> _Excerpt_:
=== Section Start ===

Tutorial 14 Solution

Computer Science 301 - 2002

Tutorials for week 14 - (a) Practice in attribute grammars and code generation

1. As many of you know, my brother Peter occasionally brightens up your TV screens with good advice as to how to keep your toilets clean using Domestos and your bathroom walls beautiful with tiles from CTM. (I suspect he may teach you more useful skills than I do!) What you may not know is that he worked for State Theatre in Pretoria, which recently folded, so he is dependent more than ever before on what the SABC pay him. He has asked me to write a system to allow him to analyse the offerings of the SABC to determine the number of times he appears on screen for each company. I have got as far as the following grammar

     COMPILER SABCTV $XCN

     IGNORE CHR(1) .. CHR(31)

     PRODUCTIONS
       SABCTV      = { Programme } "Closedown" .
       Programme   = "Announcement" { QualityShow }
                     "Reminder" /* you know it's the right thing to do */ .
       QualityShow = "Programme" { Advert } .
       Advert      =   "CTMTiles" | "Domestos" | "Reminder"
                     | "VodaCom" | "Nando's" | "LGDigital" .
     END SABCTV.

Would Coco/R object to the fact that I have used the word Programme in two ways? Explain.

Not at all. Programme is the name of a non-terminal, and "Programme" is the spelling of a terminal token.

Have I produced an LL(1) grammar? If not, where not?

The production for QualityShow contains the nullable section { Advert }. The first set of this is

{ CTMTilesSym, DomestosSym, ReminderSym, VodaComSym, NandosSym, LGDigitalSym }

but { ReminderSym } is the follow set of QualityShow. So the grammar is not LL(1).

Assume for the remaining questions that any LL(1) violations are not important and that the use of the word Programme in two ways is unimportant.

How do I add the actions to be able to count his appearances?

Two solutions are shown. Note that Peter does not appear in all possible adverts!

     int CTM, DOM;  // globally declared

     SABCTV
     =                                   (. CTM = 0; DOM = 0; .)
     { Programme }
     "Closedown"                         (. printf("CTM: %d, Domestos: %d\n", CTM, DOM); .)
     .

     Programme = "Announcement" { QualityShow } "Reminder" .

     QualityShow = "Programme" { Advert } .

     Advert
     =    "CTMTiles"                     (. CTM++; .)
        | "Domestos"                     (. DOM++; .)
        | "Reminder" | "VodaCom" | "Nando's" | "LGDigital" .

     SABCTV
     =                                   (. int CTM = 0, DOM = 0; .)
       { Programme<CTM, DOM>
       } "Closedown"                     (. printf("CTM: %d, Domestos: %d\n", CTM, DOM); .)
       .

     Programme<int &c, int &d>
     = "Announcement" { QualityShow<c, d> } "Reminder" .

     QualityShow<int &c, int &d> = "Programme" { Advert<c, d> } .

     Advert<int &CTM, int &DOM>
     =    "CTMTiles"                     (. CTM++; .)
        | "Domestos"                     (. DOM++; .)
        | "Reminder" | "VodaCom" | "Nando's" | "LGDigital" .

=== Section End ===

> _Given material_:
=== Section Start ===

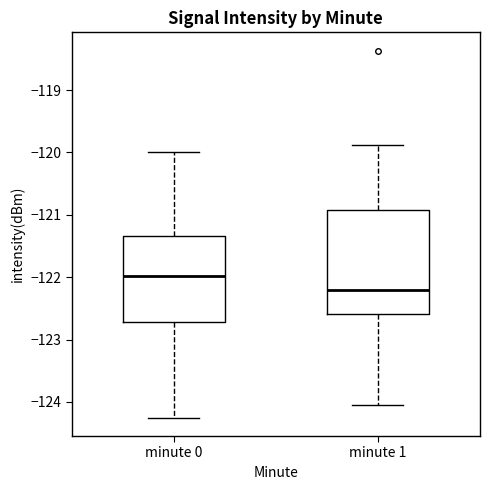

Reading left to right, read every box against the y-axis: the position of its median line, the range the box covers, and the ends of its whiskers. The values are not printed on the chart, so give them approximately, as read against the axis.

minute 0: median -122.0, box -122.7 to -121.3, whiskers -124.3 to -120.0
minute 1: median -122.2, box -122.6 to -120.9, whiskers -124.1 to -119.9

=== Section End ===

> _Exercise instructions_:
**A.** In the tutorial solution, which organization did Peter work for before it folded?
**B.** Please say whether each statement agrees with the tutorial solution, answering yes or no and quoting the deciding words: (i) Coco/R would object to the word Programme being used in two ways; (ii) Peter appears in every possible advert; (iii) in the first solution, CTM and DOM are declared globally.

> _Responses by task_:
**A.** State Theatre in Pretoria.

**B.**
(i) No: "Not at all. Programme is the name of a non-terminal, and "Programme" is the spelling of a terminal token."
(ii) No: "Note that Peter does not appear in all possible adverts!"
(iii) Yes: "globally declared"